→ TASK OBJECTIVE: Rewrite every entry below, changing each occurrence of "clock" to "watch" and keeping all other text the same.

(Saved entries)
--

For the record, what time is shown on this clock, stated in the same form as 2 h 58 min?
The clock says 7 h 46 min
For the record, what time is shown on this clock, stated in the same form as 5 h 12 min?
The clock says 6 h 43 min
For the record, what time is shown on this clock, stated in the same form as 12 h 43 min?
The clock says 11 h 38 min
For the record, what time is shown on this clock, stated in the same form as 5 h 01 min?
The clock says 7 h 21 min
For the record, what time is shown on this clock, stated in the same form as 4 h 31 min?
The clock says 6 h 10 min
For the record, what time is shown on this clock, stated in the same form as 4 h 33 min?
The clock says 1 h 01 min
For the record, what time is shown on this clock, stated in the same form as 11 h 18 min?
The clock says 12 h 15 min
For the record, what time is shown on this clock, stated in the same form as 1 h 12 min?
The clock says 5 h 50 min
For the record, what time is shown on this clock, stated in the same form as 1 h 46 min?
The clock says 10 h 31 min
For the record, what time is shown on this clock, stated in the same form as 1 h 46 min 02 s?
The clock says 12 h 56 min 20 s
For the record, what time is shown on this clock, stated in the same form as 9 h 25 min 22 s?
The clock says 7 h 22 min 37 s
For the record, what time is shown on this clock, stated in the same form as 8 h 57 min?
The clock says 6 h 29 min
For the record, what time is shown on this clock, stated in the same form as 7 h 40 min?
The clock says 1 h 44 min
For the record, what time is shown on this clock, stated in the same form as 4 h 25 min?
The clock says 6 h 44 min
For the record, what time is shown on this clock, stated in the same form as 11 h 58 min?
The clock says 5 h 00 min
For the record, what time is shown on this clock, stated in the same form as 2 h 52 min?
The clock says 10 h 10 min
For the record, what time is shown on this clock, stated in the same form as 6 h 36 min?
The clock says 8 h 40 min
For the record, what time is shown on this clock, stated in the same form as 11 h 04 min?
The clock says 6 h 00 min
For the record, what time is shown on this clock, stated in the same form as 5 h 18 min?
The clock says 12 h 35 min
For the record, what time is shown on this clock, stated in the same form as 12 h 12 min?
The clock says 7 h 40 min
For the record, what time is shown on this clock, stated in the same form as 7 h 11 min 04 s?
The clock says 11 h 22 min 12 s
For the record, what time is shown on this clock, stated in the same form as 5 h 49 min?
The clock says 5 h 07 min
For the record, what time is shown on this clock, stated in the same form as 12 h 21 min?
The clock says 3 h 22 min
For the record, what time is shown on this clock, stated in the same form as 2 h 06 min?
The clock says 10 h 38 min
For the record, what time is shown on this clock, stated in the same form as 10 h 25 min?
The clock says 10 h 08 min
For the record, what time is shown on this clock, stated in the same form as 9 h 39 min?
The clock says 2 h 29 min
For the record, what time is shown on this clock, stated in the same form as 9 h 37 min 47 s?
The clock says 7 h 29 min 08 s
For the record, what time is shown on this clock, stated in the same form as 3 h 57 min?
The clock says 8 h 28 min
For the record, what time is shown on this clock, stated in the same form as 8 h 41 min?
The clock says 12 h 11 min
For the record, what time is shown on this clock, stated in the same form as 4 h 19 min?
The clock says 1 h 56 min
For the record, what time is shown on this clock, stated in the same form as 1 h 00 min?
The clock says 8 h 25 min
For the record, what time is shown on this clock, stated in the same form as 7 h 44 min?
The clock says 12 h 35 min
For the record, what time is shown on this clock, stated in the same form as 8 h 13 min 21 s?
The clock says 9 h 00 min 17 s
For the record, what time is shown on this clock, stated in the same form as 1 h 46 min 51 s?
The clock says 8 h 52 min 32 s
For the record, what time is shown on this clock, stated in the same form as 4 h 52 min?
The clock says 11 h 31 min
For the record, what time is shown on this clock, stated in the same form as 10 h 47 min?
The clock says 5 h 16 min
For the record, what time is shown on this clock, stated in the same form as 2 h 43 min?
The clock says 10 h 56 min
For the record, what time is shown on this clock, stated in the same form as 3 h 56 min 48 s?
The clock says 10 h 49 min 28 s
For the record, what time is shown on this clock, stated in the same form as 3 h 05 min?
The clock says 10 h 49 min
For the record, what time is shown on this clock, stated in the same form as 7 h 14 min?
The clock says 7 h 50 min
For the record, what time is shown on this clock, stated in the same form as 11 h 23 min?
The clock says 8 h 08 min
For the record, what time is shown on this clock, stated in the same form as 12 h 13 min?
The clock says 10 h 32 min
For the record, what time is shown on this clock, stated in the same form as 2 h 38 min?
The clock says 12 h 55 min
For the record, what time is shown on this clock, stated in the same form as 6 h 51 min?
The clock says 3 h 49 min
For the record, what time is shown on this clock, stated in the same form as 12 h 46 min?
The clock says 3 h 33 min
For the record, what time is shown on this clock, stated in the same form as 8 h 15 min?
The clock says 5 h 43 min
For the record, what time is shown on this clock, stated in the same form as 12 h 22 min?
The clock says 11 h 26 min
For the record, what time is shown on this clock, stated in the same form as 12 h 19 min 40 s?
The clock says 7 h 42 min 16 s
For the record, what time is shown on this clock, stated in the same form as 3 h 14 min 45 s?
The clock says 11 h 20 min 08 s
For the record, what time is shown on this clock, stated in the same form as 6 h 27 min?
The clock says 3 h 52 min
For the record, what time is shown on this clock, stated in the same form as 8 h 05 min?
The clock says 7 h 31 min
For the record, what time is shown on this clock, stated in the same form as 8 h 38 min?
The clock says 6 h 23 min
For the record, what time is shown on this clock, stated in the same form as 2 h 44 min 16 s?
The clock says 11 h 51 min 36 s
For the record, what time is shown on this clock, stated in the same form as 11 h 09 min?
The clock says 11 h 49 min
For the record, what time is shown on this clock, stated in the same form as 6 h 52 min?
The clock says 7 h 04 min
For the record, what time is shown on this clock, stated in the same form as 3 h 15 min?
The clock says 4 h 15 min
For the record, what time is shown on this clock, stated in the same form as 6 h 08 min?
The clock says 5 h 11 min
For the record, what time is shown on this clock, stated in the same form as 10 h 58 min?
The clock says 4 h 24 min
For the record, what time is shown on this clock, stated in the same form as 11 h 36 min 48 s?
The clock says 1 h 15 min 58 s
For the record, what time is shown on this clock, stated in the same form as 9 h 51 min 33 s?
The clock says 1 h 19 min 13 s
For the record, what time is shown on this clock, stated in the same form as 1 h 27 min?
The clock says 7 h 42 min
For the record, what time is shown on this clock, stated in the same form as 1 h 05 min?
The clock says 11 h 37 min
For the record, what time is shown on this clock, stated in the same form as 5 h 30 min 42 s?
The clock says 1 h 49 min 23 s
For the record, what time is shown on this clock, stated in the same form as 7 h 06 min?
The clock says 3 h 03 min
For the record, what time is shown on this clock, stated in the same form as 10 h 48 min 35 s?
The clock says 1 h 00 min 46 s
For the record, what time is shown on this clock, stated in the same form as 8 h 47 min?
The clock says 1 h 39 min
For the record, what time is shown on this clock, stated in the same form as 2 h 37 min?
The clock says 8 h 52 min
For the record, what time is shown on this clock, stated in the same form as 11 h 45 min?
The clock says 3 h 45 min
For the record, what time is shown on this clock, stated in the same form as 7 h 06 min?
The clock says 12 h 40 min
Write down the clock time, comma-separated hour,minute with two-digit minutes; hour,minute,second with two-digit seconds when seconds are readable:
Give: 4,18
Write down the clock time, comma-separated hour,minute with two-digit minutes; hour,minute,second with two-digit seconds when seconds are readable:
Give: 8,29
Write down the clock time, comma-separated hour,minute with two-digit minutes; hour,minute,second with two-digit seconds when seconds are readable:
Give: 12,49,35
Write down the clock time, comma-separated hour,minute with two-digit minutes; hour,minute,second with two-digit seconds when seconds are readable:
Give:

--

→ FULL OUTPUT:
For the record, what time is shown on this watch, stated in the same form as 2 h 58 min?
The watch says 7 h 46 min
For the record, what time is shown on this watch, stated in the same form as 5 h 12 min?
The watch says 6 h 43 min
For the record, what time is shown on this watch, stated in the same form as 12 h 43 min?
The watch says 11 h 38 min
For the record, what time is shown on this watch, stated in the same form as 5 h 01 min?
The watch says 7 h 21 min
For the record, what time is shown on this watch, stated in the same form as 4 h 31 min?
The watch says 6 h 10 min
For the record, what time is shown on this watch, stated in the same form as 4 h 33 min?
The watch says 1 h 01 min
For the record, what time is shown on this watch, stated in the same form as 11 h 18 min?
The watch says 12 h 15 min
For the record, what time is shown on this watch, stated in the same form as 1 h 12 min?
The watch says 5 h 50 min
For the record, what time is shown on this watch, stated in the same form as 1 h 46 min?
The watch says 10 h 31 min
For the record, what time is shown on this watch, stated in the same form as 1 h 46 min 02 s?
The watch says 12 h 56 min 20 s
For the record, what time is shown on this watch, stated in the same form as 9 h 25 min 22 s?
The watch says 7 h 22 min 37 s
For the record, what time is shown on this watch, stated in the same form as 8 h 57 min?
The watch says 6 h 29 min
For the record, what time is shown on this watch, stated in the same form as 7 h 40 min?
The watch says 1 h 44 min
For the record, what time is shown on this watch, stated in the same form as 4 h 25 min?
The watch says 6 h 44 min
For the record, what time is shown on this watch, stated in the same form as 11 h 58 min?
The watch says 5 h 00 min
For the record, what time is shown on this watch, stated in the same form as 2 h 52 min?
The watch says 10 h 10 min
For the record, what time is shown on this watch, stated in the same form as 6 h 36 min?
The watch says 8 h 40 min
For the record, what time is shown on this watch, stated in the same form as 11 h 04 min?
The watch says 6 h 00 min
For the record, what time is shown on this watch, stated in the same form as 5 h 18 min?
The watch says 12 h 35 min
For the record, what time is shown on this watch, stated in the same form as 12 h 12 min?
The watch says 7 h 40 min
For the record, what time is shown on this watch, stated in the same form as 7 h 11 min 04 s?
The watch says 11 h 22 min 12 s
For the record, what time is shown on this watch, stated in the same form as 5 h 49 min?
The watch says 5 h 07 min
For the record, what time is shown on this watch, stated in the same form as 12 h 21 min?
The watch says 3 h 22 min
For the record, what time is shown on this watch, stated in the same form as 2 h 06 min?
The watch says 10 h 38 min
For the record, what time is shown on this watch, stated in the same form as 10 h 25 min?
The watch says 10 h 08 min
For the record, what time is shown on this watch, stated in the same form as 9 h 39 min?
The watch says 2 h 29 min
For the record, what time is shown on this watch, stated in the same form as 9 h 37 min 47 s?
The watch says 7 h 29 min 08 s
For the record, what time is shown on this watch, stated in the same form as 3 h 57 min?
The watch says 8 h 28 min
For the record, what time is shown on this watch, stated in the same form as 8 h 41 min?
The watch says 12 h 11 min
For the record, what time is shown on this watch, stated in the same form as 4 h 19 min?
The watch says 1 h 56 min
For the record, what time is shown on this watch, stated in the same form as 1 h 00 min?
The watch says 8 h 25 min
For the record, what time is shown on this watch, stated in the same form as 7 h 44 min?
The watch says 12 h 35 min
For the record, what time is shown on this watch, stated in the same form as 8 h 13 min 21 s?
The watch says 9 h 00 min 17 s
For the record, what time is shown on this watch, stated in the same form as 1 h 46 min 51 s?
The watch says 8 h 52 min 32 s
For the record, what time is shown on this watch, stated in the same form as 4 h 52 min?
The watch says 11 h 31 min
For the record, what time is shown on this watch, stated in the same form as 10 h 47 min?
The watch says 5 h 16 min
For the record, what time is shown on this watch, stated in the same form as 2 h 43 min?
The watch says 10 h 56 min
For the record, what time is shown on this watch, stated in the same form as 3 h 56 min 48 s?
The watch says 10 h 49 min 28 s
For the record, what time is shown on this watch, stated in the same form as 3 h 05 min?
The watch says 10 h 49 min
For the record, what time is shown on this watch, stated in the same form as 7 h 14 min?
The watch says 7 h 50 min
For the record, what time is shown on this watch, stated in the same form as 11 h 23 min?
The watch says 8 h 08 min
For the record, what time is shown on this watch, stated in the same form as 12 h 13 min?
The watch says 10 h 32 min
For the record, what time is shown on this watch, stated in the same form as 2 h 38 min?
The watch says 12 h 55 min
For the record, what time is shown on this watch, stated in the same form as 6 h 51 min?
The watch says 3 h 49 min
For the record, what time is shown on this watch, stated in the same form as 12 h 46 min?
The watch says 3 h 33 min
For the record, what time is shown on this watch, stated in the same form as 8 h 15 min?
The watch says 5 h 43 min
For the record, what time is shown on this watch, stated in the same form as 12 h 22 min?
The watch says 11 h 26 min
For the record, what time is shown on this watch, stated in the same form as 12 h 19 min 40 s?
The watch says 7 h 42 min 16 s
For the record, what time is shown on this watch, stated in the same form as 3 h 14 min 45 s?
The watch says 11 h 20 min 08 s
For the record, what time is shown on this watch, stated in the same form as 6 h 27 min?
The watch says 3 h 52 min
For the record, what time is shown on this watch, stated in the same form as 8 h 05 min?
The watch says 7 h 31 min
For the record, what time is shown on this watch, stated in the same form as 8 h 38 min?
The watch says 6 h 23 min
For the record, what time is shown on this watch, stated in the same form as 2 h 44 min 16 s?
The watch says 11 h 51 min 36 s
For the record, what time is shown on this watch, stated in the same form as 11 h 09 min?
The watch says 11 h 49 min
For the record, what time is shown on this watch, stated in the same form as 6 h 52 min?
The watch says 7 h 04 min
For the record, what time is shown on this watch, stated in the same form as 3 h 15 min?
The watch says 4 h 15 min
For the record, what time is shown on this watch, stated in the same form as 6 h 08 min?
The watch says 5 h 11 min
For the record, what time is shown on this watch, stated in the same form as 10 h 58 min?
The watch says 4 h 24 min
For the record, what time is shown on this watch, stated in the same form as 11 h 36 min 48 s?
The watch says 1 h 15 min 58 s
For the record, what time is shown on this watch, stated in the same form as 9 h 51 min 33 s?
The watch says 1 h 19 min 13 s
For the record, what time is shown on this watch, stated in the same form as 1 h 27 min?
The watch says 7 h 42 min
For the record, what time is shown on this watch, stated in the same form as 1 h 05 min?
The watch says 11 h 37 min
For the record, what time is shown on this watch, stated in the same form as 5 h 30 min 42 s?
The watch says 1 h 49 min 23 s
For the record, what time is shown on this watch, stated in the same form as 7 h 06 min?
The watch says 3 h 03 min
For the record, what time is shown on this watch, stated in the same form as 10 h 48 min 35 s?
The watch says 1 h 00 min 46 s
For the record, what time is shown on this watch, stated in the same form as 8 h 47 min?
The watch says 1 h 39 min
For the record, what time is shown on this watch, stated in the same form as 2 h 37 min?
The watch says 8 h 52 min
For the record, what time is shown on this watch, stated in the same form as 11 h 45 min?
The watch says 3 h 45 min
For the record, what time is shown on this watch, stated in the same form as 7 h 06 min?
The watch says 12 h 40 min
Write down the watch time, comma-separated hour,minute with two-digit minutes; hour,minute,second with two-digit seconds when seconds are readable:
Give: 4,18
Write down the watch time, comma-separated hour,minute with two-digit minutes; hour,minute,second with two-digit seconds when seconds are readable:
Give: 8,29
Write down the watch time, comma-separated hour,minute with two-digit minutes; hour,minute,second with two-digit seconds when seconds are readable:
Give: 12,49,35
Write down the watch time, comma-separated hour,minute with two-digit minutes; hour,minute,second with two-digit seconds when seconds are readable:
Give:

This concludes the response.